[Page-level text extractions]
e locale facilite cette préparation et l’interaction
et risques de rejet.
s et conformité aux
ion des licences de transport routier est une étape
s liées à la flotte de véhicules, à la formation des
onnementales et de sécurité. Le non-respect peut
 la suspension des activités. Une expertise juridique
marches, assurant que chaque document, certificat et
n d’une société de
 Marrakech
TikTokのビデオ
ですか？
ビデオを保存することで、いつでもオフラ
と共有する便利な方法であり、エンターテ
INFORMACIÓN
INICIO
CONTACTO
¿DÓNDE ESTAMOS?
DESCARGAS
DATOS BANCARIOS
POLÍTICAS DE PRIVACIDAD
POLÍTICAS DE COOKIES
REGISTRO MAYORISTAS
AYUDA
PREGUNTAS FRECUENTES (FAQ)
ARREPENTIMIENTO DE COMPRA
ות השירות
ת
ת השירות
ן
---
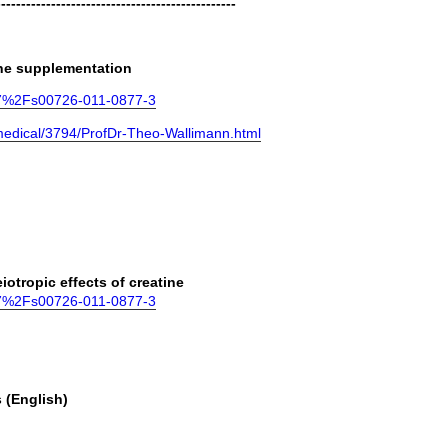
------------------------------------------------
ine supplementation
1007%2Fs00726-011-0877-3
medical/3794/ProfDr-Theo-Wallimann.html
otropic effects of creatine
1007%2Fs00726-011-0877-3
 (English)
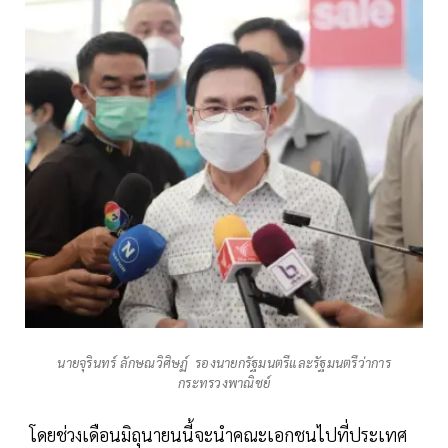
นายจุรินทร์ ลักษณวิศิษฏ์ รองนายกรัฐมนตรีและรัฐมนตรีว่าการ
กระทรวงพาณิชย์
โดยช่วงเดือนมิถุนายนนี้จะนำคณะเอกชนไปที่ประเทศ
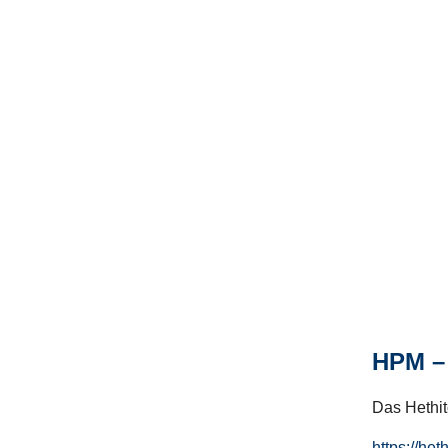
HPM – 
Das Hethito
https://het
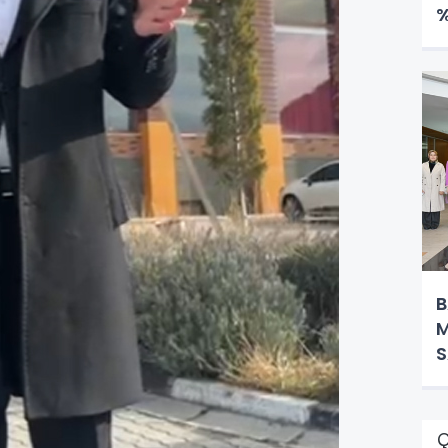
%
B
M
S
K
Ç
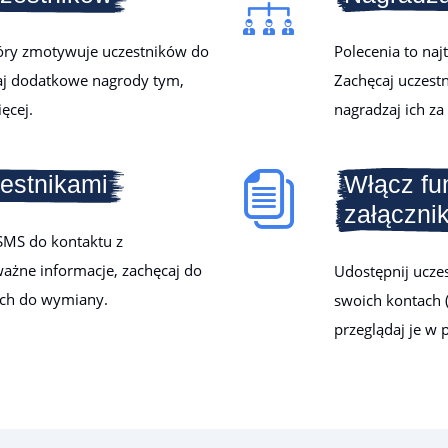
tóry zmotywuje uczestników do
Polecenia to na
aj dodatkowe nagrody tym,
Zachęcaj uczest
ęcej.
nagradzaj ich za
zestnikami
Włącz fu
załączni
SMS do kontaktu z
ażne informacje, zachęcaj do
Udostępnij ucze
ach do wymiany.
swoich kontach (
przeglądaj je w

■ ABOUT THIS EXERCISE: Retype only the lines above from the one with "otropic effects of creatine" through the one with "aj dodatkowe nagrody", exactly and with both ends. Images stay out.

■ RESULT OF THE EXERCISE:
otropic effects of creatine
1007%2Fs00726-011-0877-3
 (English)
นายจุรินทร์ ลักษณวิศิษฏ์ รองนายกรัฐมนตรีและรัฐมนตรีว่าการ
กระทรวงพาณิชย์
โดยช่วงเดือนมิถุนายนนี้จะนำคณะเอกชนไปที่ประเทศ
HPM – 
Das Hethito
https://het
%
B
M
S
K
Ç
tóry zmotywuje uczestników do
Polecenia to na
aj dodatkowe nagrody tym,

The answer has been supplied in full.